Another key factor considered by the court was that her fellow presenter on “Look North” was on the BBC payroll. Ms Ackroyd’s company was appealing against demands for some £419,151 from HMRC relating to income tax and National Insurance contributions (NICs) for the tax years 2006/07 to 2012/13. It will be interesting to see if there is an appeal to a higher court and whether this decision will be used by HMRC against other BBC presenters and other personal service companies.
Please contact us if you wish to discuss whether or not the employment status or IR35 rules impact on your working arrangements.
PENSION FUNDS CAN BE VERY EFFECTIVE IN ESTATE PLANNING
We have featured the tax efficiency of pension fund investment in a number of recent newsletters. As well as the increased flexibility in terms of drawdown arrangements that were introduced in April 2015 there were some important changes to what happens to the undrawn funds on death. These changes mean that your pension fund can be passed to survivors tax efficiently.
Where the pension scheme member dies under age 75 certain lump sum death benefits are now tax-free. In particular a drawdown or flexi-drawdown pension fund lump sum death benefit or an uncrystallised funds lump sum death benefit.
Where the member at the time of their death was age 75 or older the special lump sum death benefit charge on the fund will be 45%. However, if a nominated beneficiary wants to draw down income each year rather than take the lump sum the amounts drawn would be taxed at their marginal income tax rate. It has recently been reported that there are currently £2 billion of pension assets in drawdown where the beneficiary is aged under 55 suggesting that a significant number of individuals have taken advantage of the new rules.
Note that cash and quoted shares, including those held within an ISA, are subject to inheritance tax on death whereas pension fund assets are generally free from inheritance tax. It may therefore be more tax efficient to spend or give away cash and shares rather than draw on the pension fund.

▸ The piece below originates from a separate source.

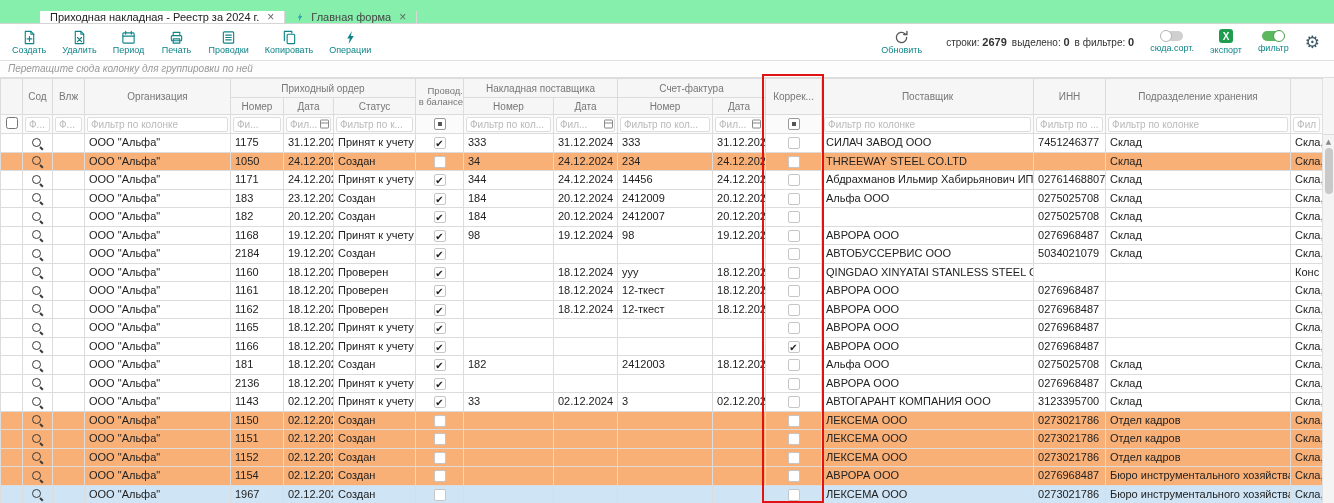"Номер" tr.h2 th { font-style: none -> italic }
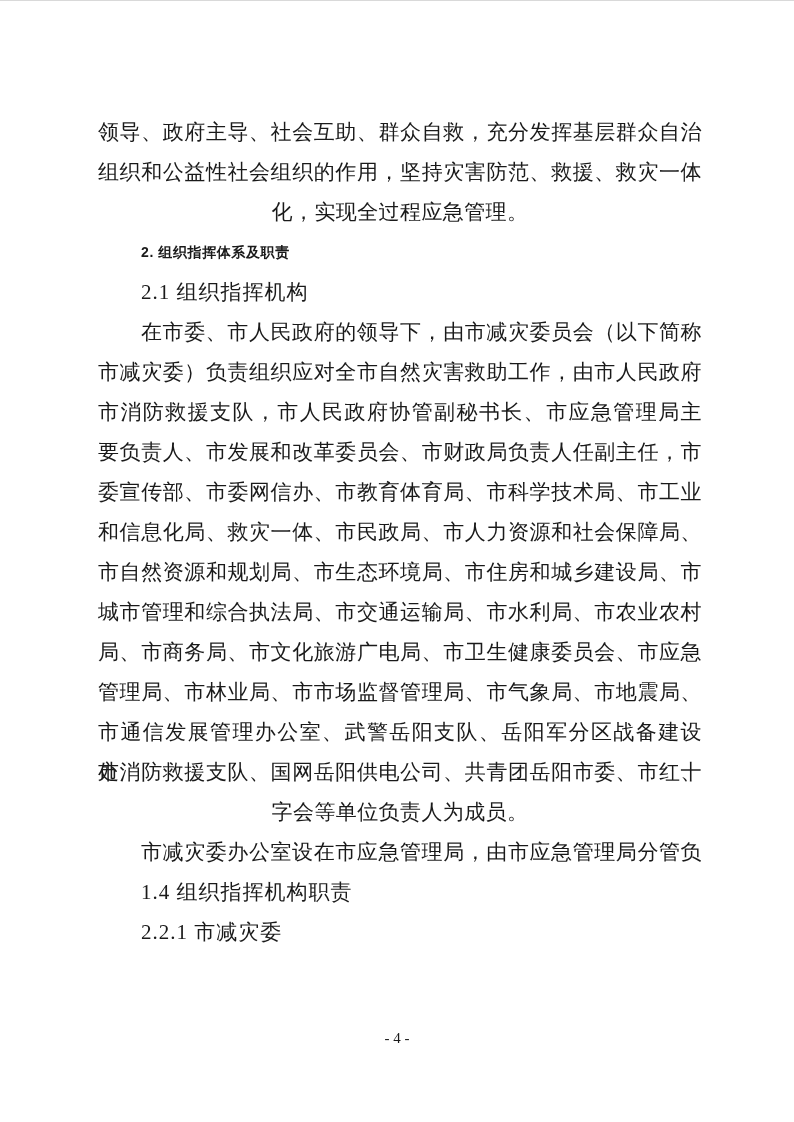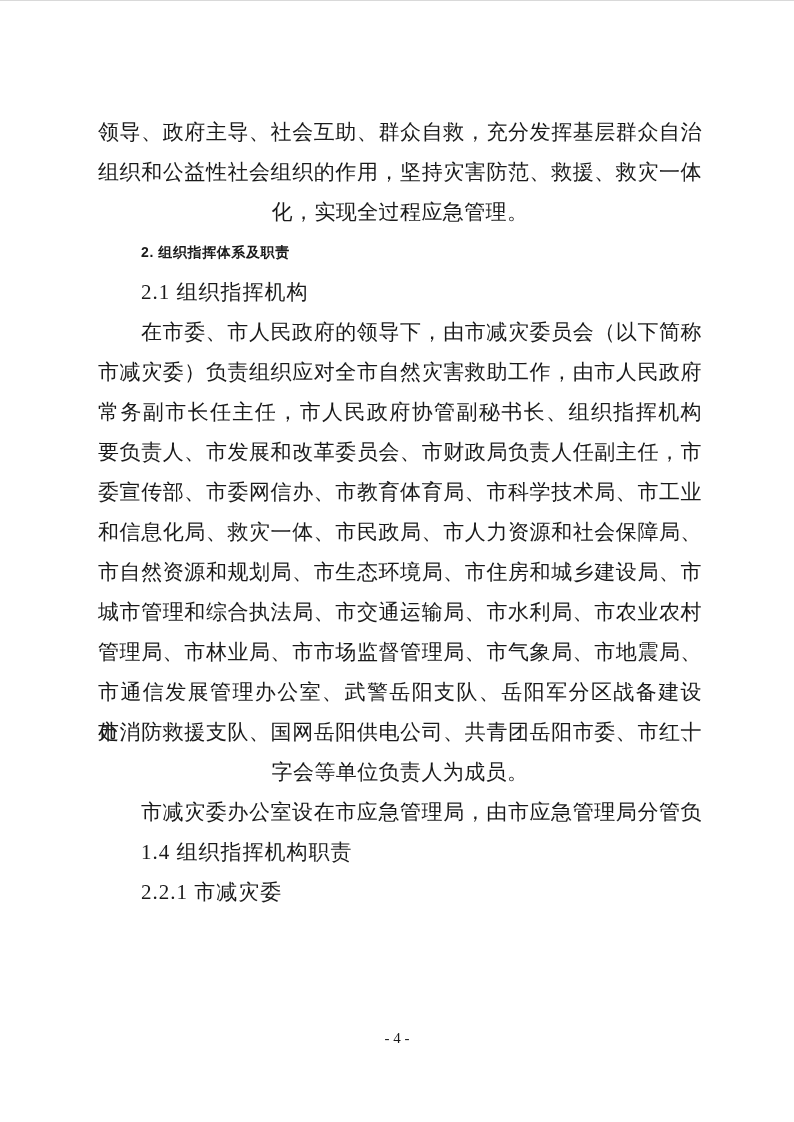"常务副市长任主任，市人民政府协管副秘书长、组织指挥机构" div.line { text: 常务副市长任主任，市人民政府协管副秘书长、组织指挥机构 -> 市消防救援支队，市人民政府协管副秘书长、市应急管理局主 }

Please contact us if you would like to discuss estate and inheritance tax planning in more detail.
WANT TO JOIN THE MAKING TAX DIGITAL VAT PILOT?
HMRC have announced that they are looking for suitable businesses to sign up for the pilot testing of the new system of digital reporting of VAT information. Turkeys voting for Christmas springs to mind?
After a period of testing the new system is scheduled to go live in April 2019 for VAT registered businesses with turnover in excess of the £85,000 VAT registration threshold.